Macrorhamphosodes, the trumpetsnouts, is a genus of marine ray-finned fishes belonging to the family Triacanthodidae, the spikefishes. The fishes in this genus are found in the deep waters of the Indian and Pacific Oceans.

==Taxonomy==
Macrorhamphosodes was first proposed as a monospecific genus in 1934 by the American zoologist Henry Weed Fowler with Macrorhamphosodes platycheilus designated as its type species, and its only species. M. platycheilus was also described by Fowler in 1934 and its type locality given as Sombrero Island off Luzonin the Philippines from Albatross station 5118 from a depth of 340 fathom. In 1933 the Japanese ichthyologist Toshiji Kamohara has described Halimochirus uradoi from Kochi Prefecture in Japan, the genus name was a misspelling of Halimochirurgus. In 1968 James C. Tyler reclassified this species to this genus as M. uradoi. Also in 1968, Tyler classified this genus in the nominate subfamily of the family Triacanthodidae, the Triacanthodinae. The 5th edition of Fishes of the World classifies the family Triacanthodidae in the suborder Triacanthoidei in the order Tetraodontiformes.

==Etymology==
Macrorhamphosodes suffixes –oides, which means "having the form of" onto Macroramphosus, the snipefishes, referring to the resemblance the type species of this genus to the snipefishes. The specific name of
M. platycheilus combines platys, meaning "wide", and cheilus, which means "lip", an allusion to the “broadly expanded” upper lip. The specific name of M. uradoi means of Urado in the Kochi Prefecture of Japan, where Kamohara found the holotype at a fish market.

==Species==
Macrorhamphosodes contains two recognised species:
- Macrorhamphosodes platycheilus Fowler, 1934 (Trumpetsnout spikefish)
- Macrorhamphosodes uradoi (Kamohara, 1933) (Trumpetsnout)

==Characteristics==
Macrorhamphosodes trumpetsnouts have a flat lower surface to the pelvis, the pelvis tapers to a point to the rear being much broader between the spines of the pelvic fins and at its rear, this feature places the genus in the subfamily Triacanthodinae. They have a highly elongated snout but the length of the snout is less than the length of the head. The mouth is roughly twice as wide as the snoutjust behind it and is twisted to the left or right in larger specimens. The teeth in the lower jaw are flattened and are much wider than they are thick while the upper jaw teeth are thinner and smaller. There are six spines in the dorsal fin but the first three are much larger than the just visible last three. These fishes have maximum published standard lengths of 13 cm for M. platycheilus and 11.9 cm for M. uradoi.

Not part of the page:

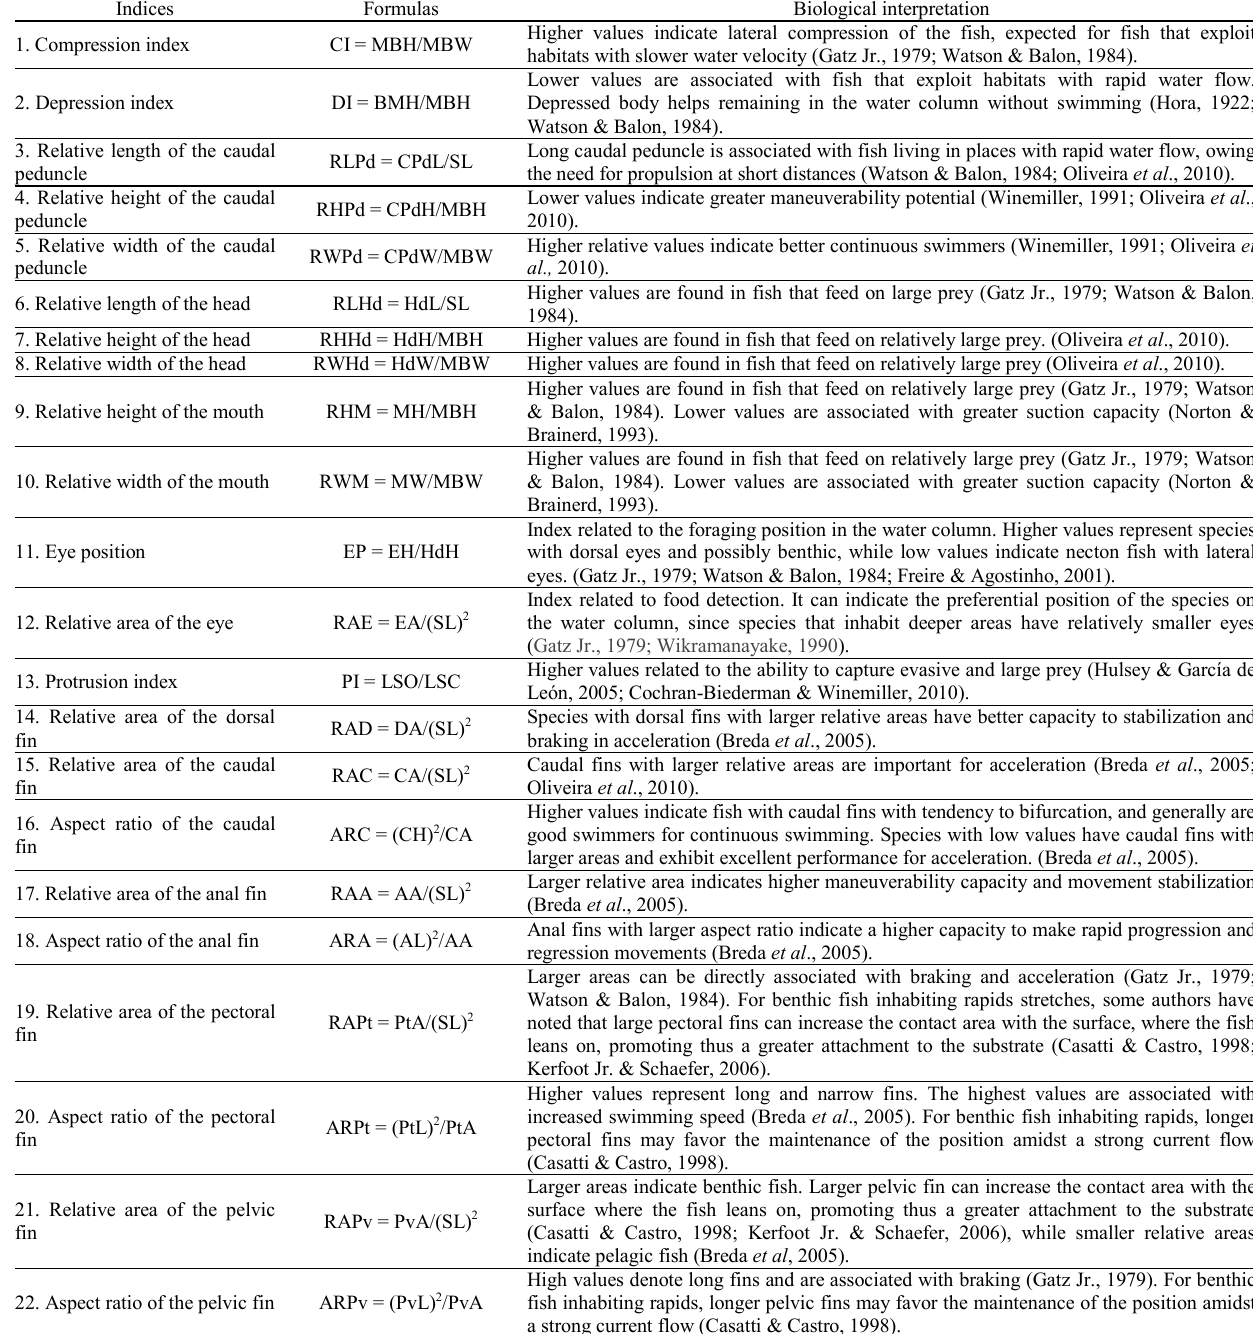
Table 2. Ecomorphological indices with respective formulas and biological interpretations. Formulas include the following measurements: standard length (SL), maximum body height (MBH), body midline height (BMH), maximum body width (MBW), caudal peduncle length (CPdL), caudal peduncle height (CPdH), caudal peduncle width (CPdW), head length (HdL), head height (HdH), head width (HdW), length of snout with the mouth closed (LSC), length of snout with the mouth open (LSO), eye height (EH), mouth height (MH), mouth width (MW), caudal fin height (CH), anal fin length (AL), pectoral fin length (PtL), pelvic fin length (PvL), eye area (EA), dorsal fin area (DA), caudal fin area (CA), anal fin area (AA), pectoral fin area (PtA), pelvic fin area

==Distribution and habitat==
Macrorhamphosodes trumpetsnouts are found in the Indo-Pacific region where M platycheilus has been recorded from South Africa, Kenya, the Bay of Bengal and the Philippines; M. uradoi has been recorded from South Africa, Kenya, Taiwan and Japan. They have also both been recorded from Australian waters. These fishes have been collected from depths between 50 and 450 m.